NASCAR’s Sawyer says Loudon’s wet race was ‘very successful’

When NASCAR rolled out wet weather tires for ovals in 2023, the sanctioning body did so with hopes of being able to open the window for it to start races on time and squeak in races that could otherwise be delayed by moisture.

The sanctioning body is still new in the process, but it felt like it had successful examples of both scenarios at New Hampshire Motor Speedway.

Both Saturday’s Xfinity Series race and Sunday’s Cup Series race were impacted by rain and the use of wet weather tires. The Xfinity race began on wets due to rain, while the Cup field was able to squeeze in the final 82 scheduled laps on wets after mid-race showers stalled Sunday’s USA Today 301.


After reaching the scheduled conclusion of both races, NASCAR deemed its latest wet weather trials a success.

“I think the way we started this whole wet weather tire process was, basically, we wanted to get our races started on time,” Elton Sawyer, NASCAR senior vice president of competition, said after the race. “It really played into our hand yesterday to get the Xfinity race started on time, and to get our races back to green as quick as possible if we had a delay, which we had today.

“Kudos to Goodyear. This was Jim France’s vision of what wet weather tires could do. We ran 301+ laps today, went into overtime. Our fans that bought a ticket got to see some great, exciting racing.”

NASCAR’s unique wet weather format still leaves many questions. Series officials have yet to allow teams to choose when to take slicks or wets, mandating stops for either. Teams were forced to pit twice for new wets in the final stages of Sunday’s race. Pit stops are also noncompetitive – a move made in the name of safety on a wet pit road.

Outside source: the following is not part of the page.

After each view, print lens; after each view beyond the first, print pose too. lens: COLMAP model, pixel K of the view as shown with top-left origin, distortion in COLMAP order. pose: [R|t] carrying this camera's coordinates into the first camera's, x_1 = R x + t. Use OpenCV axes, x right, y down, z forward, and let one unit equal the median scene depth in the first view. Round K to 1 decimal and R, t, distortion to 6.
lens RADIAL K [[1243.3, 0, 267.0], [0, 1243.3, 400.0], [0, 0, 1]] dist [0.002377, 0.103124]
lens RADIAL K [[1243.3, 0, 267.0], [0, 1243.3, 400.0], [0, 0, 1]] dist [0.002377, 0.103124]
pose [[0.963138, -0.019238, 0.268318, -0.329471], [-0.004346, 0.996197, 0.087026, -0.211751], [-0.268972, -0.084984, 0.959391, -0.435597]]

It can make for a jarring visual for fans of other series like Formula 1 and the NTT IndyCar Series, where changing for wet or dry tires is often part of an active race. NASCAR claims it’s being cautious as it continues to learn. Sunday’s race was only the third that the Cup field has contested with wet tires, following the 2023 All-Star Race at North Wilkesboro Speedway and this spring’s trip to Richmond Raceway.

“There’s still some things that we’re learning through this process,” Sawyer admitted. “In all honesty, we’d like to be out of the tire business. We’d like to just turn that over to the teams, but we continue to take small steps and we learn. Eventually we’ll get there; we just want to do this in the safest way possible.

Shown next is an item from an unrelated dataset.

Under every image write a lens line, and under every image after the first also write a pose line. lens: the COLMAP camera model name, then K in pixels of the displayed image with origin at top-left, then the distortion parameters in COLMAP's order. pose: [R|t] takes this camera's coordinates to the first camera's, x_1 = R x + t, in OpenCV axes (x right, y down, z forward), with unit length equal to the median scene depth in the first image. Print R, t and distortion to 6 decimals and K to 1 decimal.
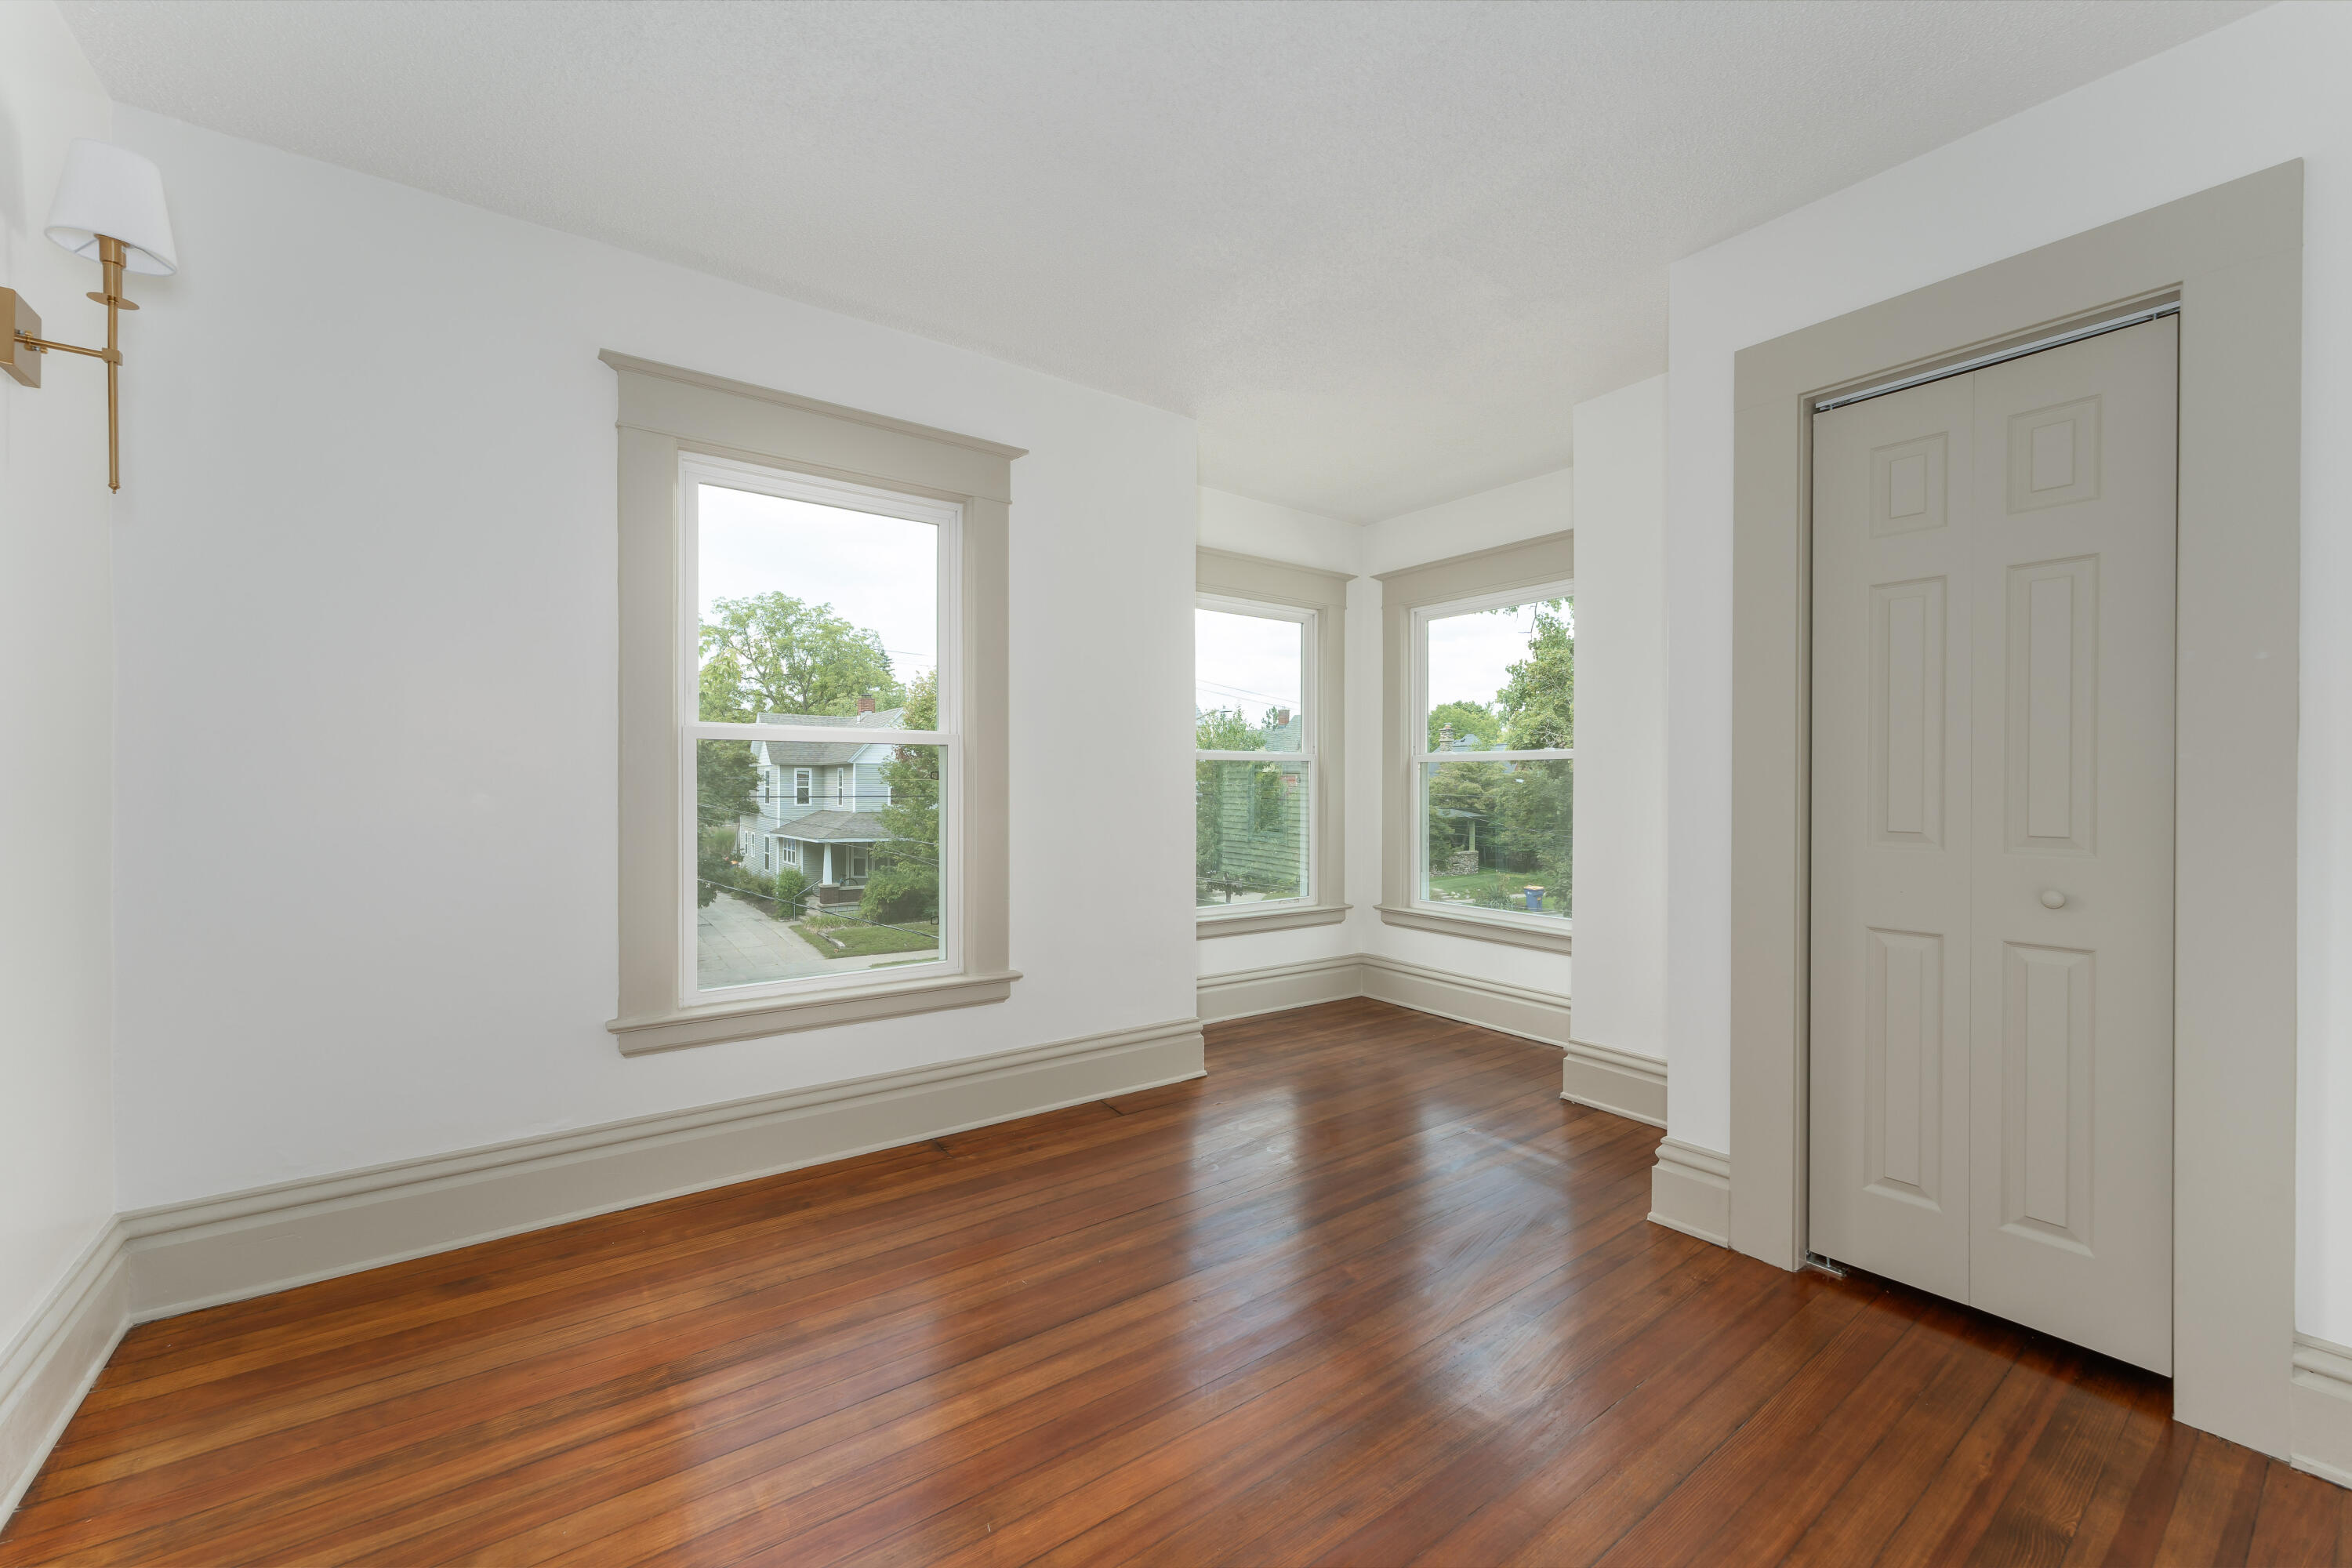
lens RADIAL K [[929.0, 0, 1168.4], [0, 929.0, 797.7], [0, 0, 1]] dist [0.000302, -0.000081]
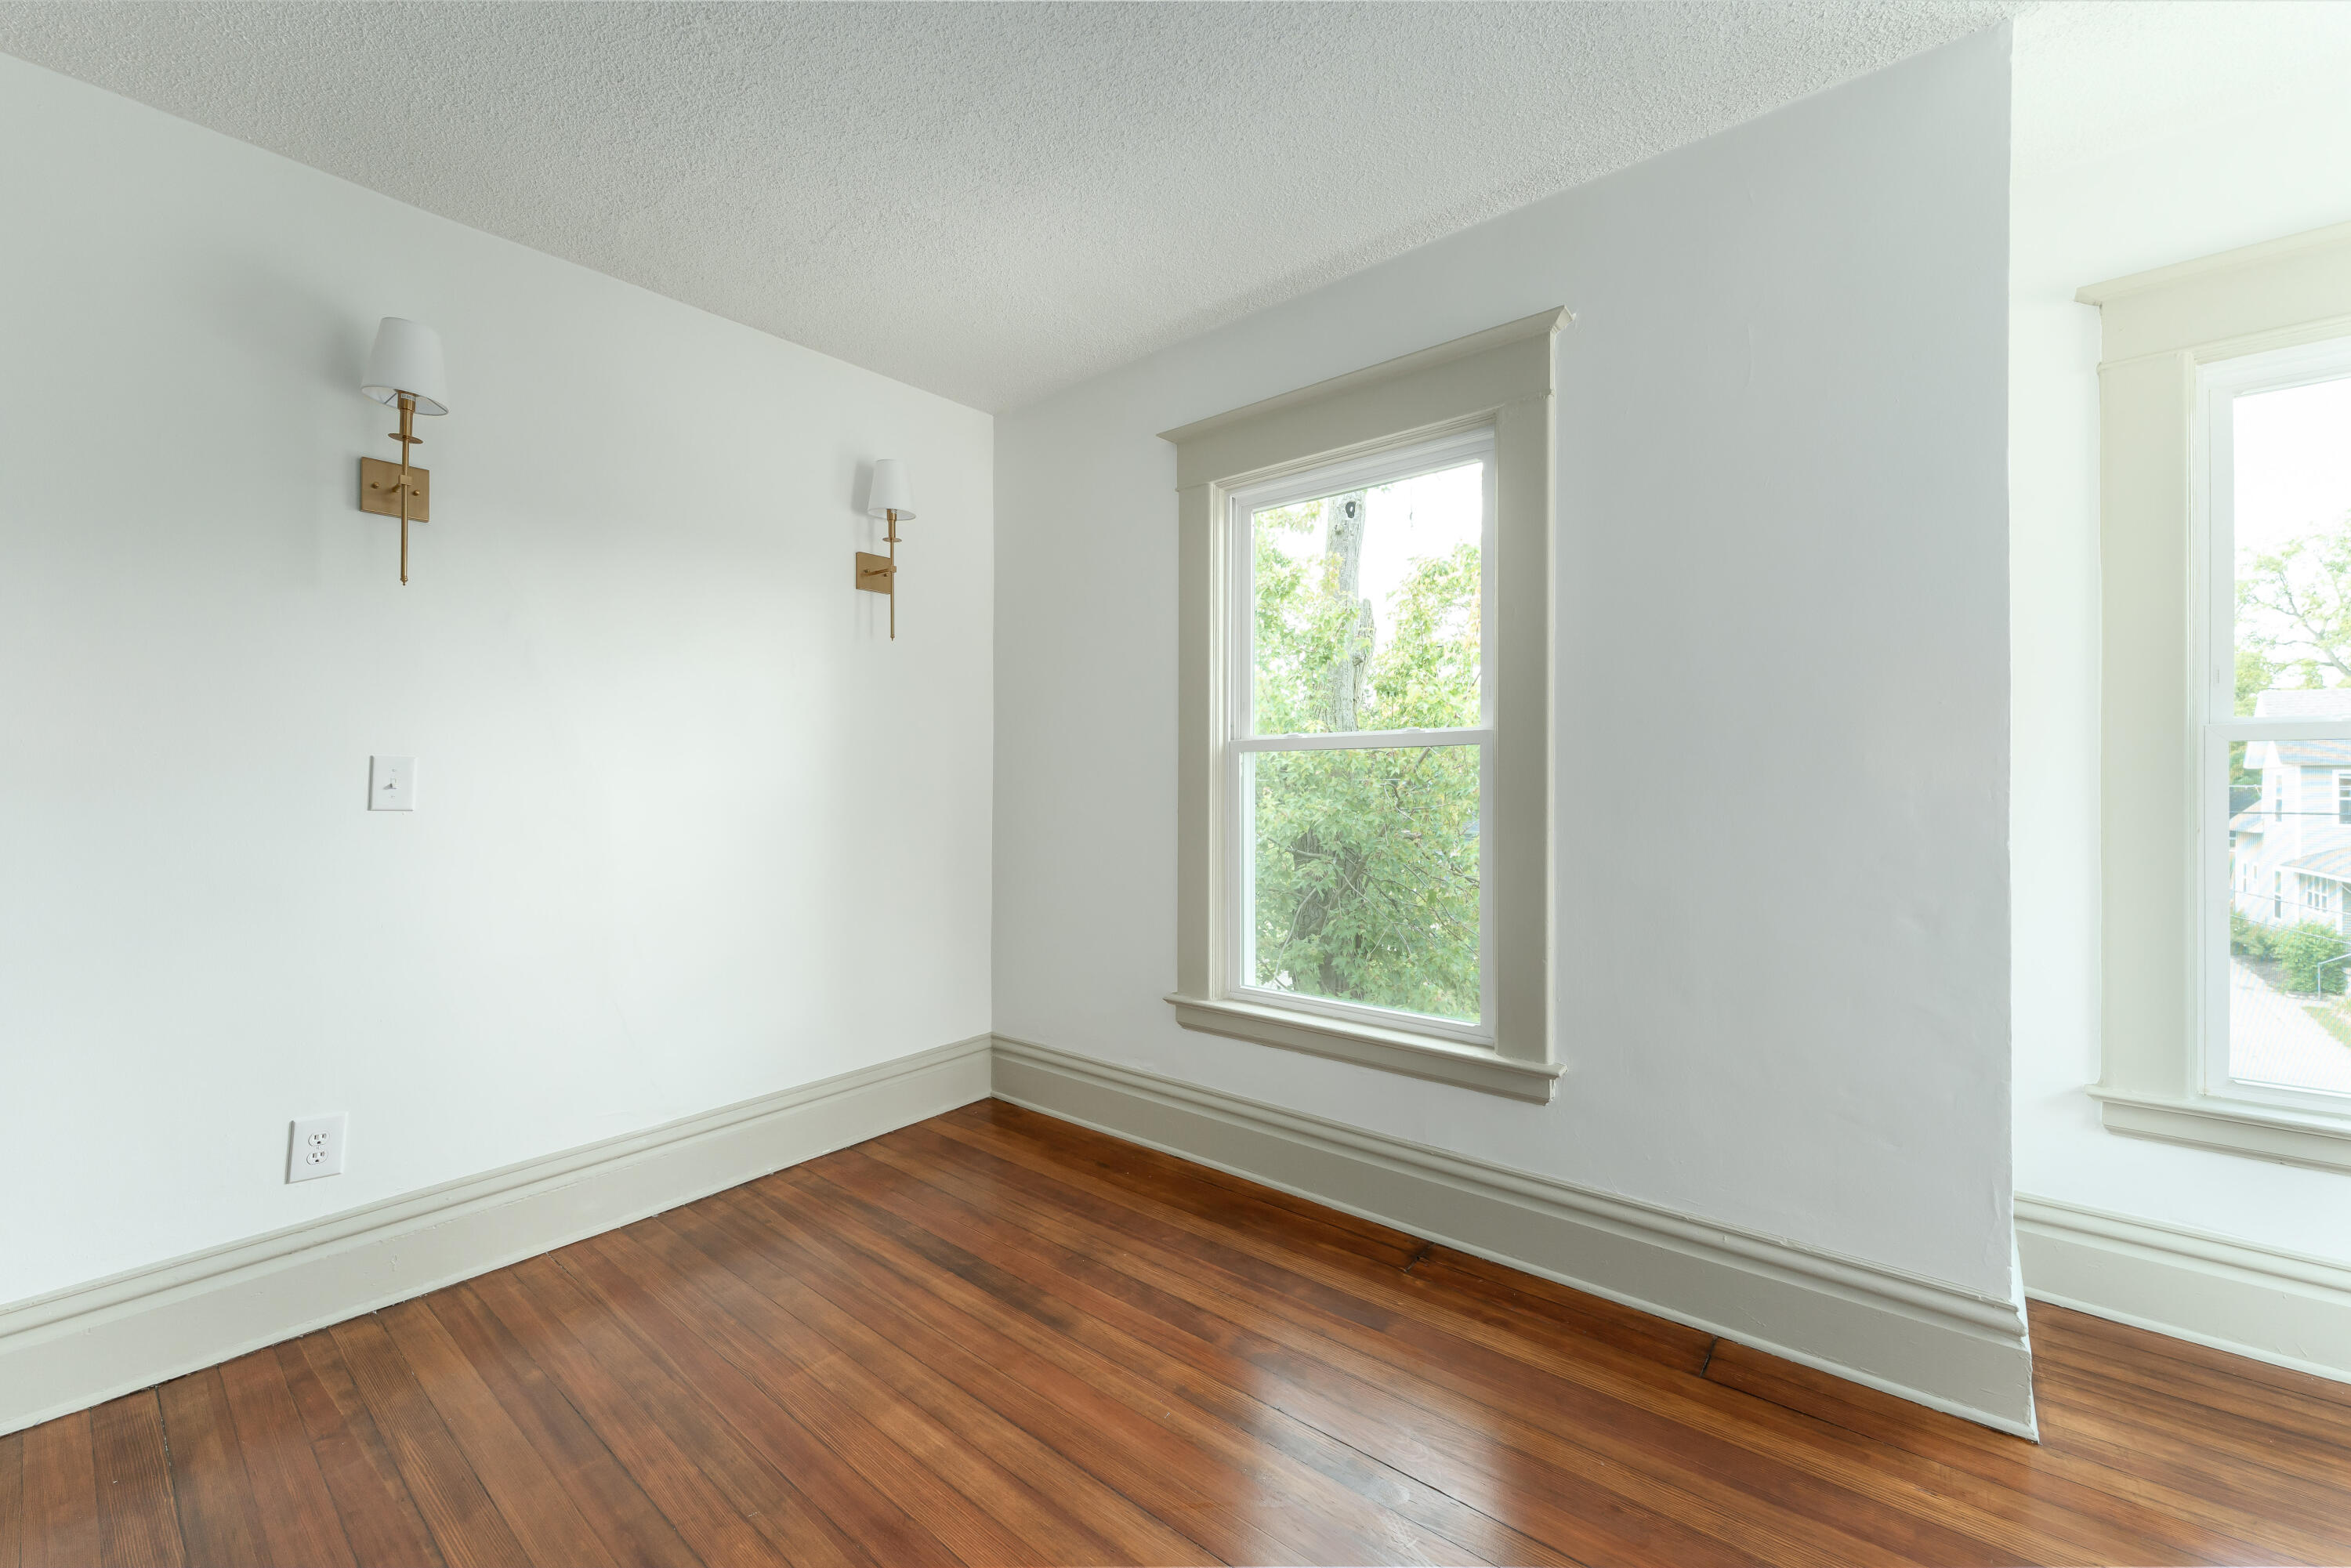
lens RADIAL K [[928.6, 0, 1186.0], [0, 928.6, 796.8], [0, 0, 1]] dist [0.000302, -0.000081]
pose [[0.250685, 0.005256, -0.968054, 0.472083], [-0.015797, 0.999874, 0.001338, -0.010918], [0.967940, 0.014956, 0.250736, 0.610990]]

“Once we get back to the R&D Center, we start downloading exactly how this race unfolded” Sawyer later added. ”We’ll get back and we’ll look at all the things that transpired today and if we should have got on dries. The more we looked at it, I think staying on wets was the right decision to end the race.“

While the current format has its flaws, NASCAR still feels it’s been successful in early trials. Without wet weather tires, Sawyer admitted that Sunday’s race would “have been done with 82 laps to go.”

Instead, it reached the scheduled distance and even made it through overtime.

That’s a successful outing in Sawyer’s eyes.

“If you go back and look at the reason we came up with this and we started working through it with the teams and the folks at the R&D Center, it was to do exactly what we did yesterday in the Xfinity race and what we did today with the Cup race,” Sawyer said. “So yes, very successful.”